Public Health Advocacy Dataset: A Dataset of Tobacco Usage Videos from Social Media
This work addresses the need for multi-modal data in public health research to inform regulatory policies and strategies, though it is incremental as it applies existing methods to new data.
The researchers tackled the problem of analyzing tobacco-related content on social media by creating the Public Health Advocacy Dataset (PHAD), which includes 5,730 videos and 4.3 million frames, and they used a two-stage classification approach to achieve superior performance in categorizing tobacco products and usage scenarios.

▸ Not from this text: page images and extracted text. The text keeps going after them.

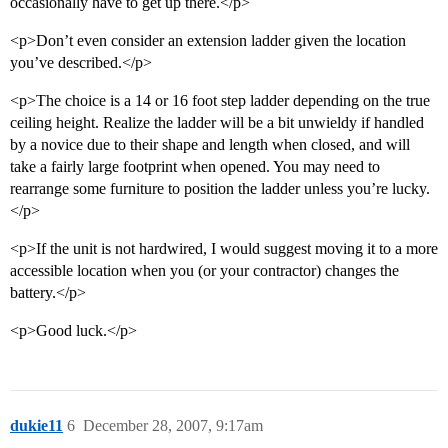
occasionally have to get up there.</p>
<p>Don’t even consider an extension ladder given the location
you’ve described.</p>
<p>The choice is a 14 or 16 foot step ladder depending on the true
ceiling height. Realize the ladder will be a bit unwieldy if handled
by a novice due to their shape and length when closed, and will
take a fairly large footprint when opened. You may need to
rearrange some furniture to position the ladder unless you’re lucky.
</p>
<p>If the unit is not hardwired, I would suggest moving it to a more
accessible location when you (or your contractor) changes the
battery.</p>
<p>Good luck.</p>
dukie11
6
December 28, 2007, 9:17am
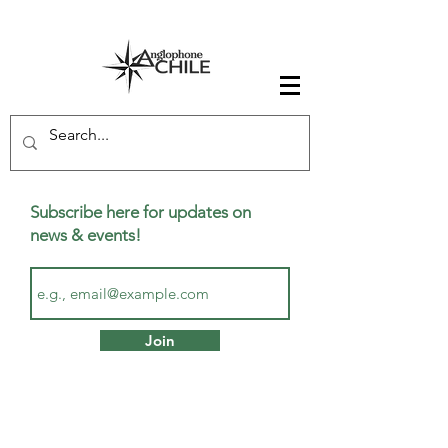
Subscribe here for updates on
news & events!
Join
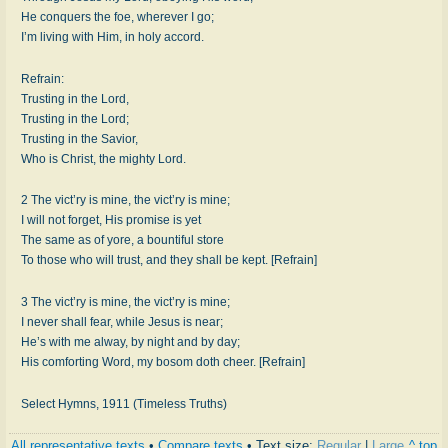
He conquers the foe, wherever I go;
I’m living with Him, in holy accord.
Refrain:
Trusting in the Lord,
Trusting in the Lord;
Trusting in the Savior,
Who is Christ, the mighty Lord.
2 The vict’ry is mine, the vict’ry is mine;
I will not forget, His promise is yet
The same as of yore, a bountiful store
To those who will trust, and they shall be kept. [Refrain]
3 The vict’ry is mine, the vict’ry is mine;
I never shall fear, while Jesus is near;
He’s with me alway, by night and by day;
His comforting Word, my bosom doth cheer. [Refrain]
Select Hymns, 1911 (Timeless Truths)
All representative texts
•
Compare texts
• Text size:
Regular
|
Large
^ top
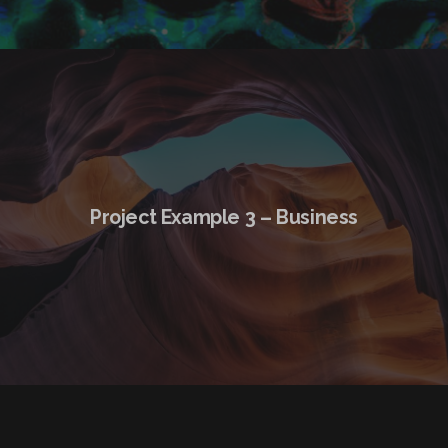
Project Example 3 – Business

The Public Health Advocacy Dataset (PHAD) is a comprehensive collection of 5,730 videos related to tobacco products sourced from social media platforms like TikTok and YouTube. This dataset encompasses 4.3 million frames and includes detailed metadata such as user engagement metrics, video descriptions, and search keywords. This is the first dataset with these features providing a valuable resource for analyzing tobacco-related content and its impact. Our research employs a two-stage classification approach, incorporating a Vision-Language (VL) Encoder, demonstrating superior performance in accurately categorizing various types of tobacco products and usage scenarios. The analysis reveals significant user engagement trends, particularly with vaping and e-cigarette content, highlighting areas for targeted public health interventions. The PHAD addresses the need for multi-modal data in public health research, offering insights that can inform regulatory policies and public health strategies. This dataset is a crucial step towards understanding and mitigating the impact of tobacco usage, ensuring that public health efforts are more inclusive and effective.